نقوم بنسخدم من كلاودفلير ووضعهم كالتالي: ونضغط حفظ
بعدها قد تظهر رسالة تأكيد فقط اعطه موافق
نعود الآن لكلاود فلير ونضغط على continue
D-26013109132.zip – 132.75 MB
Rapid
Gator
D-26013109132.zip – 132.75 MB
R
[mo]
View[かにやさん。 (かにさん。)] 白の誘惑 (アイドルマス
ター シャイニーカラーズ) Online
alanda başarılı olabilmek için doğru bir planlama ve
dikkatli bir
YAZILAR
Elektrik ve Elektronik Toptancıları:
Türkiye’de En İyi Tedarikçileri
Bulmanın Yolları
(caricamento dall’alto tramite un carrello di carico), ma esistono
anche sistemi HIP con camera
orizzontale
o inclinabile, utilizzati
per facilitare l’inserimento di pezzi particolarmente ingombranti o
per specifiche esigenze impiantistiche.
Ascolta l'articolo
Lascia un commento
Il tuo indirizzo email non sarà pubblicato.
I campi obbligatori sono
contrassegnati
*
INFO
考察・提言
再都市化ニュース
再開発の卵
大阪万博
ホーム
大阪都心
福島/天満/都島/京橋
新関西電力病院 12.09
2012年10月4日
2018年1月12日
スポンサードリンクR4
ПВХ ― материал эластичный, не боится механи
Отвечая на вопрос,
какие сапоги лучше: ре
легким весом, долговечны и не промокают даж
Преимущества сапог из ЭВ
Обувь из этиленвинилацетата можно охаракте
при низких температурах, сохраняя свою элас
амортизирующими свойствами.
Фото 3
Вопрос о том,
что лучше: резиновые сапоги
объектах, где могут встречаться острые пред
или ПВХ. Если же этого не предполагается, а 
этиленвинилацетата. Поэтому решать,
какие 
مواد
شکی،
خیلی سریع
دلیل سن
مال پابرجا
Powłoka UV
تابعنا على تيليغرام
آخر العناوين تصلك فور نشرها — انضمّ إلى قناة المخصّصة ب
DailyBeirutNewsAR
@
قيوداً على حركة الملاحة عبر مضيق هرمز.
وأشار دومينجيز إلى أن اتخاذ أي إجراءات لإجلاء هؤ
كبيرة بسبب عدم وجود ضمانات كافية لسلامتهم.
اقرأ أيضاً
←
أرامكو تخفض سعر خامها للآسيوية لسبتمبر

REQUIRED WORK: Convert the records, from their first line up to and including the line containing "Bulmanın Yolları", into a JSON list of strings with one string per line, leaving out any blank lines.

THE COMPLETED TASK:
[
  "نقوم بنسخدم من كلاودفلير ووضعهم كالتالي: ونضغط حفظ",
  "بعدها قد تظهر رسالة تأكيد فقط اعطه موافق",
  "نعود الآن لكلاود فلير ونضغط على continue",
  "D-26013109132.zip – 132.75 MB",
  "Rapid",
  "Gator",
  "D-26013109132.zip – 132.75 MB",
  "R",
  "[mo]",
  "View[かにやさん。 (かにさん。)] 白の誘惑 (アイドルマス",
  "ター シャイニーカラーズ) Online",
  "alanda başarılı olabilmek için doğru bir planlama ve",
  "dikkatli bir",
  "YAZILAR",
  "Elektrik ve Elektronik Toptancıları:",
  "Türkiye’de En İyi Tedarikçileri",
  "Bulmanın Yolları"
]